[[ Exercise material open ]]
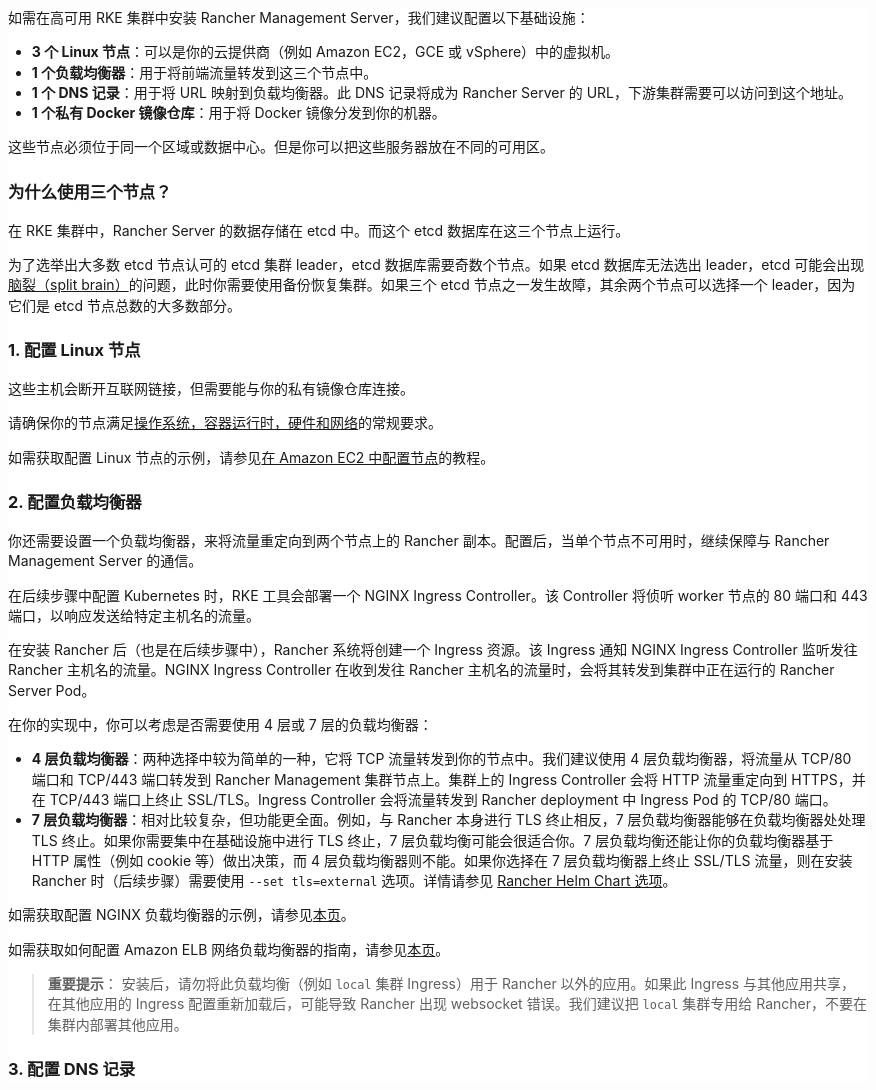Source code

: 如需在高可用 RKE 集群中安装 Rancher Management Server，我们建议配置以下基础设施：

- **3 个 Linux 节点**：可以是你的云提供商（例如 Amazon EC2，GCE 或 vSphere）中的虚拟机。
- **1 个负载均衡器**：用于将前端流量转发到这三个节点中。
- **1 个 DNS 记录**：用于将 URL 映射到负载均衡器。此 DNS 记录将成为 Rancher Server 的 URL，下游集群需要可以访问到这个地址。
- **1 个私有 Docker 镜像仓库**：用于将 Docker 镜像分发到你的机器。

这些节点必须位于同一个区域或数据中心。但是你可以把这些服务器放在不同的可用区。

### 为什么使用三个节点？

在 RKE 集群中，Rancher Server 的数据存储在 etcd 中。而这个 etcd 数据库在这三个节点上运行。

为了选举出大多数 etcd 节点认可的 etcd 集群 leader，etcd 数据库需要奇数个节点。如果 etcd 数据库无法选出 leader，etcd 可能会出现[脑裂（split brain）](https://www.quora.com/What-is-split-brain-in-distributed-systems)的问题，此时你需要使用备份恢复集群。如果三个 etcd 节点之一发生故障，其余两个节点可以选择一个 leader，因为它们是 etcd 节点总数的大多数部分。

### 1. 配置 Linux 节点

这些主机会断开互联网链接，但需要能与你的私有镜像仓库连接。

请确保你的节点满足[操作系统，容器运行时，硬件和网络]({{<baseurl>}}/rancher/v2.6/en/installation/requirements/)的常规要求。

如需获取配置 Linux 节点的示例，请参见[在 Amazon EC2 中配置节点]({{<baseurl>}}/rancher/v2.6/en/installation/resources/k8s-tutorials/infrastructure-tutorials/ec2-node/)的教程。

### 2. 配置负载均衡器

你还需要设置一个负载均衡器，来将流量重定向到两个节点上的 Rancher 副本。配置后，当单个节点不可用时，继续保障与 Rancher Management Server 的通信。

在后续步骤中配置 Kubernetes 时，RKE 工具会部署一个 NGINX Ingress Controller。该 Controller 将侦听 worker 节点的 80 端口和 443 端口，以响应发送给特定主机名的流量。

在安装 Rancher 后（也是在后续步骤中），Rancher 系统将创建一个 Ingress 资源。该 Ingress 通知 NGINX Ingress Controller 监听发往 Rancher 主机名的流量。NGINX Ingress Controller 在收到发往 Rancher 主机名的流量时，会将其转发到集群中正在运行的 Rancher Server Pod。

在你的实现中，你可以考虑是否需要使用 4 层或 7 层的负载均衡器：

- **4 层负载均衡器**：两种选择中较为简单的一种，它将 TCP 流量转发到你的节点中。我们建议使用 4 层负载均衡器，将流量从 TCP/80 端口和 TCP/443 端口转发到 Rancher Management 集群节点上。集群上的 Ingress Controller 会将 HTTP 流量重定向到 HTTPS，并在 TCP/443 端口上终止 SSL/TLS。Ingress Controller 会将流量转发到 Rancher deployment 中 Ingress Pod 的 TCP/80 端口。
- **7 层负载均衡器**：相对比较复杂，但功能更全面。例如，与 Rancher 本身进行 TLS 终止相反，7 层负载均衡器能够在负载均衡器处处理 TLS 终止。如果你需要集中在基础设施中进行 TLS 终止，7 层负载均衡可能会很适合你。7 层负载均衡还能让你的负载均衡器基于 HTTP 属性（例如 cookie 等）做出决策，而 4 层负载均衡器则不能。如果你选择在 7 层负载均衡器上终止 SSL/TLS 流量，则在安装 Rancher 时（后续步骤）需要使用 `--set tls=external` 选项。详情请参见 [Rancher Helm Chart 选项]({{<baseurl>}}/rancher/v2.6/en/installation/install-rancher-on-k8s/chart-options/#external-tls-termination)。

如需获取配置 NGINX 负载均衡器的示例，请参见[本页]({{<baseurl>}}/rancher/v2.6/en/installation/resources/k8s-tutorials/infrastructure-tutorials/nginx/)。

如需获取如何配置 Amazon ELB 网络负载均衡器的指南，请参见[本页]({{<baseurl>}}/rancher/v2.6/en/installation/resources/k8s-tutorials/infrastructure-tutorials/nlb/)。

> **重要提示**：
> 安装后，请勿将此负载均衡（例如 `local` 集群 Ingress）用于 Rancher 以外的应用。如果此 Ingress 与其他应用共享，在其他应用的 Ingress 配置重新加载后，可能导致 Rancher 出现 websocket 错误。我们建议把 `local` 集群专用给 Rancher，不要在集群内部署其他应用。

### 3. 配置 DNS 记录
[[ Exercise material closed ]]
» Exercise directions:
What is the number of lines in the data that include "Management"? Answer with that number alone.

» Answer section:
3